Leven van woorden met eeuwigheidswaarde 
Bijbelse beelden gebruikt Petrus hier, voornamelijk van de inleiding op de instelling van de tien geboden uit Exodus 19. Een belangrijk moment. Een soort Pinksteren. God geeft Zijn woorden aan mensen om ze te leven en door te geven. Als een soort spelregels, een reisgids. Die regels moeten de wereld in. Voed je met die woorden, zegt Petrus. 'Verlang als een pasgeboren zuigeling naar de zuivere melk van het woord, opdat u daardoor groeit en uw redding bereikt.' Waarom als een pasgeboren zuigeling? Omdat Petrus uitgaat van het beeld dat we opnieuw geboren zijn geworden door ons geloof. Niet uit vergankelijk, maar uit onvergankelijk zaad, zegt hij. Het geloof geeft immers woorden die van eeuwigheidswaarde zijn gebleken. Zagen we immers niet aan Jezus, Gods woorden in vlees en bloed, dat zelfs de dood geen vat op hem kreeg? Daarom is dat onze redding. Wat voor woorden? Troostende woorden, bemoedigende woorden, ook vermanende woorden, en hoopgevende woorden. Woorden van een God die niet hoog in de hemel wilde blijven, maar woorden wilde geven waar we iets mee kunnen. Die een verschil maken. Het leven zijn glans weer geven.
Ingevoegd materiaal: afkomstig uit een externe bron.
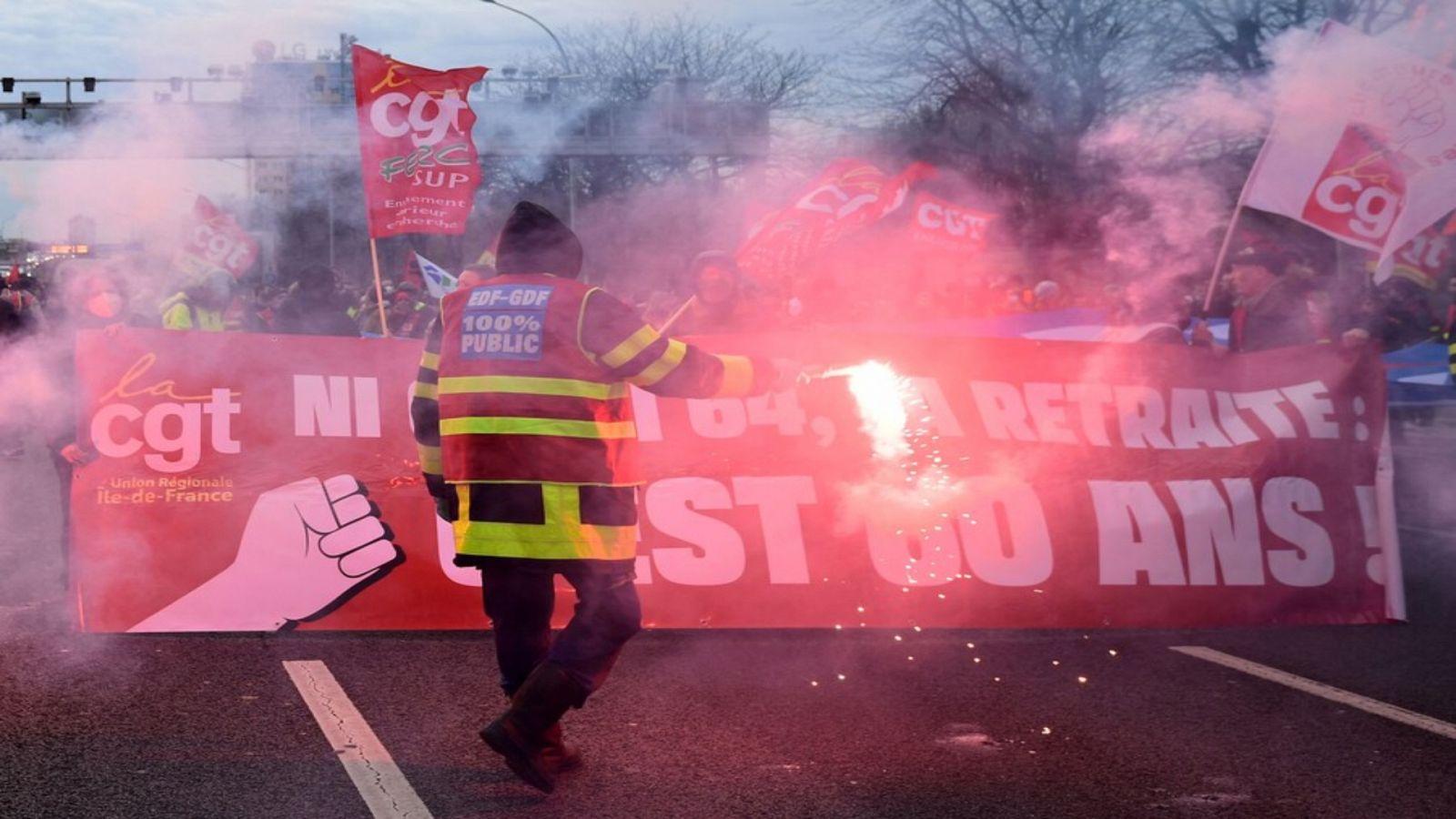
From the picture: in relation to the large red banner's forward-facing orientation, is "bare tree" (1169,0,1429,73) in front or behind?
behind

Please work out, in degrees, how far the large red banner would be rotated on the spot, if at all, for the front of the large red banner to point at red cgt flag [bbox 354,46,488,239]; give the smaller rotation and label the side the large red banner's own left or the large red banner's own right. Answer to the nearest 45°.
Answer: approximately 135° to the large red banner's own right

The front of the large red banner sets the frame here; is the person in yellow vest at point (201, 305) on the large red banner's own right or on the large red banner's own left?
on the large red banner's own right

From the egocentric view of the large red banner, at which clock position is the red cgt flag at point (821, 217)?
The red cgt flag is roughly at 6 o'clock from the large red banner.

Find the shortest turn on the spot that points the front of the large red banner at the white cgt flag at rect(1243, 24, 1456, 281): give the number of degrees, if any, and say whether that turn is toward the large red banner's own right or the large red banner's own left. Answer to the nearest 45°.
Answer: approximately 90° to the large red banner's own left

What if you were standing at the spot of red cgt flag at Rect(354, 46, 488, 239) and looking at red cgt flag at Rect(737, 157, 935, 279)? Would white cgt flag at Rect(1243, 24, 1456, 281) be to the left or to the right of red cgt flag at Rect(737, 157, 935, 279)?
right

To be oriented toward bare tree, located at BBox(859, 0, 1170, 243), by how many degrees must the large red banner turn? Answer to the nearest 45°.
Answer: approximately 180°

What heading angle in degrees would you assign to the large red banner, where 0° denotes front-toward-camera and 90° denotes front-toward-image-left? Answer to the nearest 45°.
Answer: approximately 0°
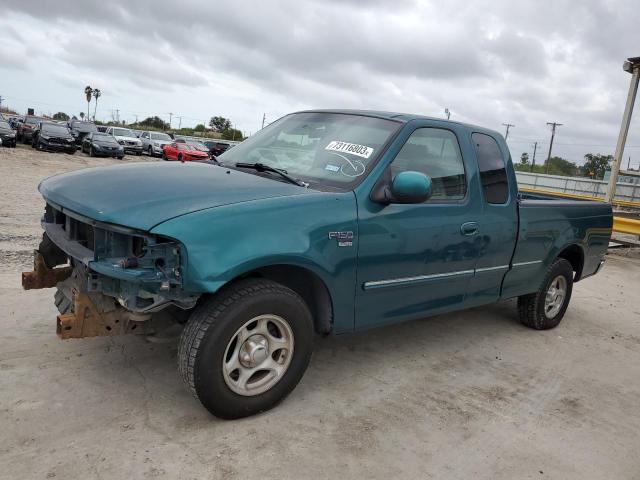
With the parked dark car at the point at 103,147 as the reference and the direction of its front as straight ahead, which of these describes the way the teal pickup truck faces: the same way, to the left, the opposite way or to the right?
to the right

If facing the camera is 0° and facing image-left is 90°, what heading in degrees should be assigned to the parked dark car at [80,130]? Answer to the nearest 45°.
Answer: approximately 315°

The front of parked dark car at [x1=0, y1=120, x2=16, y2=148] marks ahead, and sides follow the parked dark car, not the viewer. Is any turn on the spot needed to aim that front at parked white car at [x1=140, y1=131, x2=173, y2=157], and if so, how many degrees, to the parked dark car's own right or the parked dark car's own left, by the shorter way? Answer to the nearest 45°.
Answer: approximately 90° to the parked dark car's own left

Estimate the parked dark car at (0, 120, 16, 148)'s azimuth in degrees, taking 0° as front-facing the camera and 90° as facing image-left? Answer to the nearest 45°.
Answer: approximately 315°
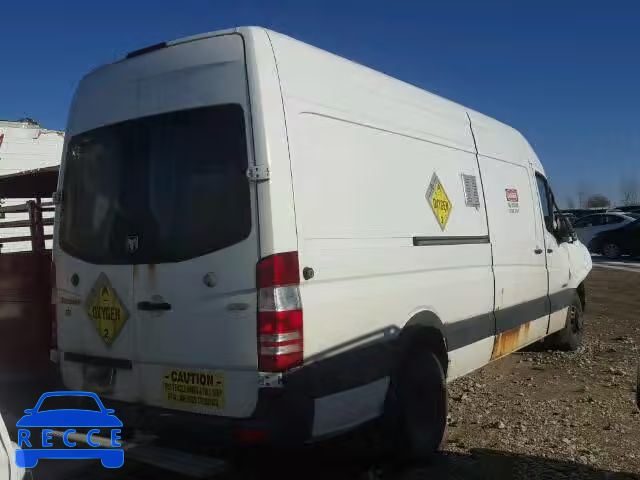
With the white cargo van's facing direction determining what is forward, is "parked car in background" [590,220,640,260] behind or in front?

Heilig en onheilig, het zit allebei in ons 
Het zijn woorden die we de ene keer wel aannemen en de andere keer niet. Want in ons zit het allebei: dat we een heilig volk van priesters zijn, maar ook dat we dat niet zijn. Wat Petrus schrijft over het uitverkoren geslacht gaat niet in eerste instantie over een tegenstelling met andere mensen, maar een tegenstelling in onszelf. Omdat we het leven en alles wat we daarin krijgen graag voor onszelf houden, naar binnen gericht terwijl het geloof ons aanspoort om juist naar buiten gericht te leven. Als een centrifuge de wereld in te gaan. Gericht op het waardevolle, die hoeksteen, en zelf een levende steen te zijn. Mee te bouwen aan een nieuwe wereld. Omdat het zin heeft. Juist de steen die door de bouwers werd afgekeurd is een hoeksteen geworden. De mens die verworpen werd, werd de Opgestane. En daarmee ons hoop. En hoop doet leven!